A friend of mine was reading a book about the art of tidying. He started folding his socks differently. Instead of just balling them up and throwing them in a drawer, he began to fold his socks in the shape of squares and stack them in a line fold-side up. That way he could see them all. "Socks go through a lot," he said. "It feels good to appreciate all they do."
There is an art to tidying. Sometimes we consider the season of fall to be a time to purge clutter that has accumulated, to restore lost order and come back to our rhythms, slowly beginning to turn inward again, after the extroversion of summertime. Keeping up a tidying routine, like a regular Yoga practice, can keep the cycle of rejuvenation fertile and enjoyable all year round.

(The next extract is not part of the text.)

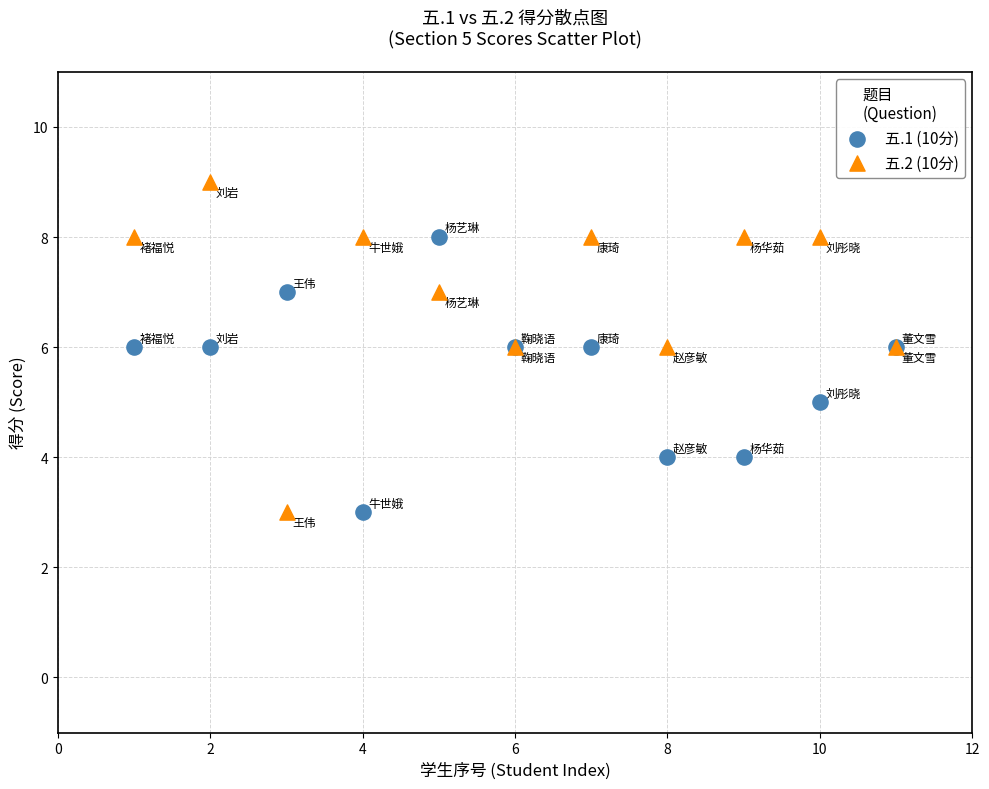

What is the X range (max minus min) for the scatter plot?

10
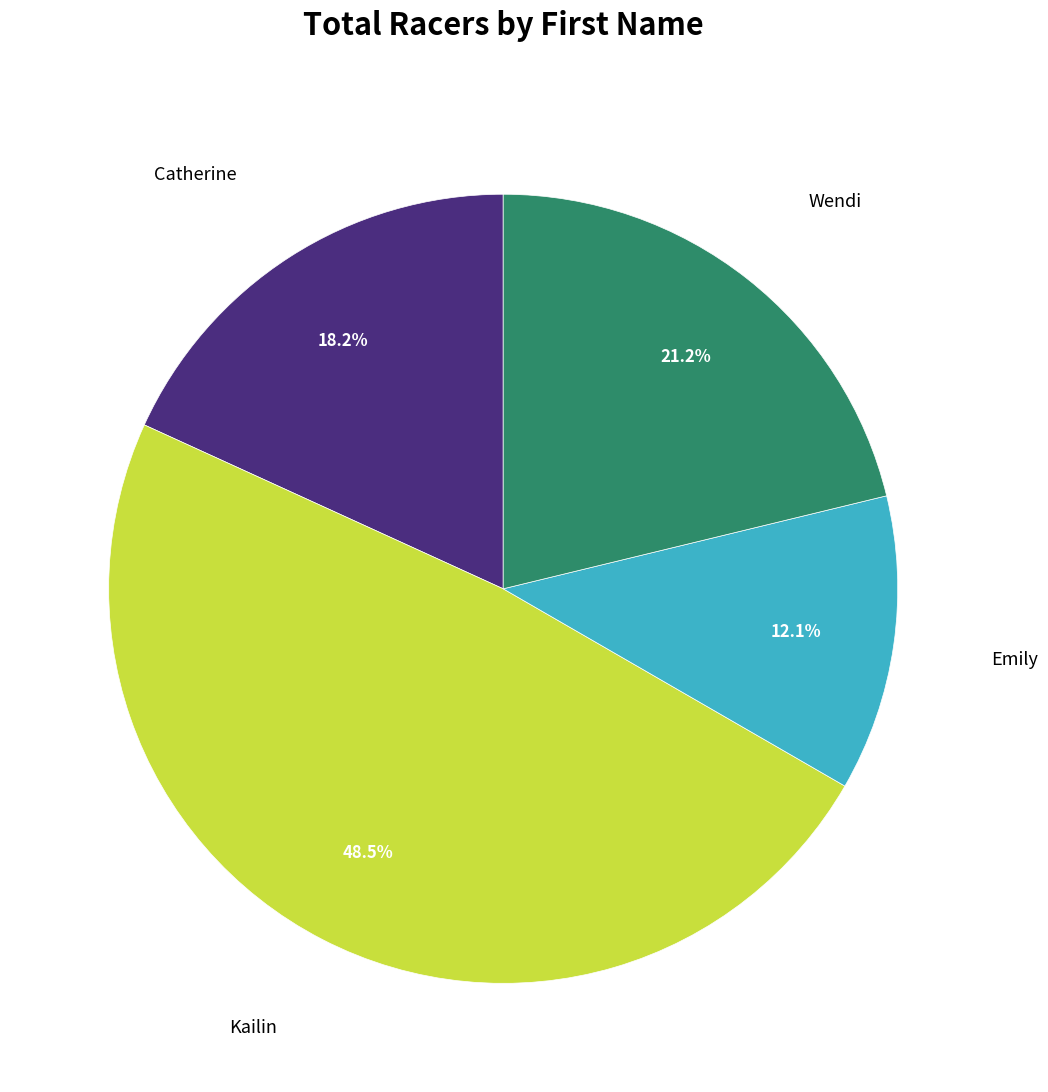

Is there a majority slice in this chart?

No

Some simple ways to keep up daily tidiness:
Say "Thanks" to clothes and old items when you throw them out. Sometimes we throw things out with an attitude of I don't want this anymore or This brings back bad memories. Turn away from violent purging and say to your old things, "I appreciate you having been in my life, but now it's time for us to part."
Keep your space clean as a way to allow fresh things, people, and ideas to enter your life. When something is cluttered, it presents itself as a subconscious distraction. The clutter is like an unconscious holding onto the past. See what is allowed to come through after cleaning your space, whether it be a home, a computer, or a storage shed. It may be that by letting go of held-on-to clutter, something new can make its way in.
Be grateful for what you have. Like my friend and his socks, it's easy to toss clothes in a drawer, stack books in sloppy piles, or cram groceries into the cupboard. When you organize your items neatly, you allow for a space to appreciate what you have. It's easy to look at a messy closet and think, "I don't have anything to wear!" But what if you could easily see the beautiful colors and shapes of your clothes hanging up or nicely stacked? You'd quickly appreciate and realize that you have exactly what you need. That doesn't mean you should avoid buying new things—treat yourself! But it's a good habit to appreciate what you have first, and then decide what new addition you can invite into your life.
Remember that being tidy is more than physical. It's not just about keeping a home clean or stacking bedsheets in mindfully-folded piles. Think of your devices, like your computer, your phone, your hard drive. What photos can you delete or store in a more accessible way? Do you keep your schedule tidy, or does every week feel like you're running around without a head? Look closely at the areas of your life that could benefit from being tidy.